Once the fish surfaces, the battle is mostly won. There are still risks like guide heat and drag fluctuation from a depleted spool, which is where an angler’s skill is tested, but fundamentally, this is how the mechanics work.

6. How This Knowledge Upgrades Your Actual Fishing

Once you understand these mechanics, several things will change for you.

First, you gain the confidence to say, “Thin line is fine.” When targeting salmon or trout with PE #1, the anxiety of being broken off disappears. You know that if you set your drag correctly and utilize the rod’s flex, you are theoretically safe.

Next, your drag settings become grounded in logic. Instead of guessing “this feels about right,” you can accurately judge, “I’m setting this at 1/3 of my line strength, so I’m safe up to this point.”

If you set your drag to 3kg, you understand that any time the drag clicks, the fish is generating over 3kg of propulsive force. This helps you predict when you’ve hooked into a real monster.

Finally, your mid-fight decision-making improves drastically. When a fish makes a huge run, instead of blindly tightening the drag in panic, you remain calm: “My spool is getting thin, I should actually loosen it slightly,” or “If I hold the rod too high, the guide heat will be dangerous.”

When I started fishing for tuna, this was the most profound lesson I learned. Honestly, I didn’t think about it this deeply when I was just fishing for salmon and trout. But because of the knowledge I gained from tuna fishing, I can now fight confidently even on PE #1.

7. Conclusion: Line Strength is a “Safety Margin,” Not a “Limit”

Let’s summarize. There are three reasons why we can land fish heavier than our line strength:

First, the drag controls the force applied to the line. When the fish runs, it gives line and bleeds off pressure.
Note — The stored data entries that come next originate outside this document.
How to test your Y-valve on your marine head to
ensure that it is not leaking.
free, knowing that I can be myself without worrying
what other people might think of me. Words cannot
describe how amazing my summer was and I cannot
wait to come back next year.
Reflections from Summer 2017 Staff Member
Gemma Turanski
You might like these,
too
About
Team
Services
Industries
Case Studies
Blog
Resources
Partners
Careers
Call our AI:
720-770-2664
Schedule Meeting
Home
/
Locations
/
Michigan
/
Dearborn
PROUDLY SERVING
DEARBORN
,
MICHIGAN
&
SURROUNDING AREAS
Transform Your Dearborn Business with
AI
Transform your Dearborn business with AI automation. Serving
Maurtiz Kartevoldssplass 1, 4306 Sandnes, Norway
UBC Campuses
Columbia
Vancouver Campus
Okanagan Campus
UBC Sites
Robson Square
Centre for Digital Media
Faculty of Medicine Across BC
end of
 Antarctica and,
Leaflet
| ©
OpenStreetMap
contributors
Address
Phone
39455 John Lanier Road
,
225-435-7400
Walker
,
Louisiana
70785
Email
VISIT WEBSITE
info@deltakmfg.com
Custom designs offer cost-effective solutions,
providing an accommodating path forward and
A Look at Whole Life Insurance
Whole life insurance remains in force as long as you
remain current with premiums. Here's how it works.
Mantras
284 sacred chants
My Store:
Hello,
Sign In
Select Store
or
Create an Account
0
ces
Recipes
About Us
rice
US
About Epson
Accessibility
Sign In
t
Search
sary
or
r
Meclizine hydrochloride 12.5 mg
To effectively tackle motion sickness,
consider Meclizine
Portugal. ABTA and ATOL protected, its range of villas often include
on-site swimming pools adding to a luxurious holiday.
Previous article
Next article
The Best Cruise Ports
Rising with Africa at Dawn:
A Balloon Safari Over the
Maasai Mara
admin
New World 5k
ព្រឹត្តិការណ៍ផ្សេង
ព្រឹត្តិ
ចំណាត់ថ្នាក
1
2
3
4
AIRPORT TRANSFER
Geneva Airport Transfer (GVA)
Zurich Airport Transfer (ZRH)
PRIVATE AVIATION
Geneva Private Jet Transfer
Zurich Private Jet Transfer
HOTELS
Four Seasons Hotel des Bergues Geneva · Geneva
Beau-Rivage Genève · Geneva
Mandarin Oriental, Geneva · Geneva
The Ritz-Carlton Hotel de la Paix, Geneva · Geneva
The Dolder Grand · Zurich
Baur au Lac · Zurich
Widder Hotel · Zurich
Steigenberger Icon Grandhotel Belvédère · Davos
Thus, the actual tension is capped at the drag setting.

Second, the rod’s flex absorbs sudden impacts. By spreading momentary shocks over time, it softens the blow to the line.

Third, fish underwater have buoyancy. Their dead weight never rests entirely on the line. The only thing loading the line is their swimming propulsion.

Ultimately, line strength isn’t “the maximum weight of the fish you can catch”—it’s simply “the reference value for setting your drag.” Once you grasp this concept, your approach to tackle selection and fighting fish will completely change.

Fishing isn’t about “hoisting”; it’s the physics of “energy management.” We can land a 100kg tuna on an 89.5kg line because we continually burden it with 10-15kg of drag, slowly bleeding its energy away. The exact same logic applies when targeting Atka mackerel with PE #0.4.

If you distribute the load across your system and keep it below the line’s breaking limit, physics dictates you will land the fish. I believe this is the true thrill of angling.

It took me a while to fully comprehend this. But once I did, my entire perspective on fishing changed from the ground up. I hope this knowledge proves useful in your own fishing adventures as well.